In which case, it may seem prudent to remove social media anonymity and to crack down on social media. If protestors cannot be talked out of their actions, then perhaps they can be prevented from co-ordinating by cracking down on the sites they use to co-ordinate? Not so. Firstly, the event that incited these protests, the Southport attack, was not caused by the attacker being on social media. The protests in response were people in the area coming together in response to that attack, social media would not have prevented them from protesting any more than it would have in a pre-internet era. As for removing internet anonymity, Tommy Robinson has promoted a number of protests on his Twitter account and is willing to do so with no consideration at all for anonymity.
One Guardian article put the blame on Telegram, Bitchute, Parler, and Gab. But this also mistakes how these services came to exist to begin with. Prior to the election of Trump, a number of figures who used these services were on mainstream platforms such as Twitter, YouTube, and Facebook. When they were removed after the focus on the ‘alt-right’ came with Hillary Clinton’s speech and Trump’s election, they shifted to these services to interact with their audiences. Social media censorship already created these ‘alternative information ecosystems’ to begin with, further action from the state would either need to be so severe as to make social media companies seriously reconsider their participation in the UK market, or ineffective.
Moreover, Telegram is free and open source software. Anyone can download and use the code. Equally, the seriously dedicated can set up their own websites. Nick Fuentes, for example, has his own website for livestreaming after being banned from YouTube and DLive. If people want to communicate, they can and will. If they need to make their own encrypted channels, they can watch any number of YouTube videos to do so.

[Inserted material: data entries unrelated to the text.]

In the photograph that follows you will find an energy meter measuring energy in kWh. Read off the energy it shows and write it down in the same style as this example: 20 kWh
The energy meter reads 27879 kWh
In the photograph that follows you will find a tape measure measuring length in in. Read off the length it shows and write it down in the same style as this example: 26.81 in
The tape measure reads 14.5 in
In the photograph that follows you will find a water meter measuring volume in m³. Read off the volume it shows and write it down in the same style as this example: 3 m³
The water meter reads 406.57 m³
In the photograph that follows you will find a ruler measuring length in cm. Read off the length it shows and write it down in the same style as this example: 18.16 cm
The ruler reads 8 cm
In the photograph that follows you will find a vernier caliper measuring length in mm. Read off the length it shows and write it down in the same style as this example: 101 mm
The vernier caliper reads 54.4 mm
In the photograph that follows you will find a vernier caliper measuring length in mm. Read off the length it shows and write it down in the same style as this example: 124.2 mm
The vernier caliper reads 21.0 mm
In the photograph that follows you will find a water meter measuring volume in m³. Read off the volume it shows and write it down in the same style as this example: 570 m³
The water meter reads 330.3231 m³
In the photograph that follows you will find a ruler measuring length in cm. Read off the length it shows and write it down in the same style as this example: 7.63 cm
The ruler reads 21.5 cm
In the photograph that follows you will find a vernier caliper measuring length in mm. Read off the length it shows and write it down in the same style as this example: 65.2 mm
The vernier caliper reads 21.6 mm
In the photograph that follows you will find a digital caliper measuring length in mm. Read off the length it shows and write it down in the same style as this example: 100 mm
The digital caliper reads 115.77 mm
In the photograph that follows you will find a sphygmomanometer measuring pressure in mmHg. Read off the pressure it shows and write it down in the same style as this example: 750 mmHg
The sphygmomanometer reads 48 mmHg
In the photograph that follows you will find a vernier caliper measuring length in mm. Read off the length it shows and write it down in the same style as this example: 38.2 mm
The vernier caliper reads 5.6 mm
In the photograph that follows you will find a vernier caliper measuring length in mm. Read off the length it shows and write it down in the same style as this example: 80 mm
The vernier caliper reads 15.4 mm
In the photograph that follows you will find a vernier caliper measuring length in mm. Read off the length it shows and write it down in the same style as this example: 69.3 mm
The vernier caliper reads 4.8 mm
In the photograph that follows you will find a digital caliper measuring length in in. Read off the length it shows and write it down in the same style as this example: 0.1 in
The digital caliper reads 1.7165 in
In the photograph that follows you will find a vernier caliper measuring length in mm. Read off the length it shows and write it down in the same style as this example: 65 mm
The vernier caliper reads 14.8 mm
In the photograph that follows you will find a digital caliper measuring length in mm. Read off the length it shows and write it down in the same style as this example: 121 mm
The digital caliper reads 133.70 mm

If they need to livestream to millions of people, they can use peer-to-peer communication to do so.
What both the death of Sir David Amess and the Southport attacks have in common is not technology, which is ubiquitous and therefore common in all cases, but extended and prolonged failings of the British state. In this case, it appears the individual was never referred to an anti-extremism unit. In the former case, the subject was referred to multiple anti-extremism organisations, and nothing was done. Both of these events could have been avoided had the British state both been more vigilant, and acted upon those it had found. The unwillingness to tackle extremism in one population directly feeds into the extremism of the others. In the case of the Manchester protests, where a white police officer kicked the head of a non-white suspect, Kier Starmer emphasised he shared their concerns. In the case of the Gaza protests where Nazi salutes were given, we saw little to no enforcement at all. Those rioting now are playing by the rules set for every other group. They saw an event in which members of their group were attacked by a member of another group, and took to the streets in anger.
The reason Kier Starmer and the Chief of the Met cannot deny the accusations of two-tier policing is because it is true. And as long as that basic reality is in place, no amount of social media bans are going to stop the violence.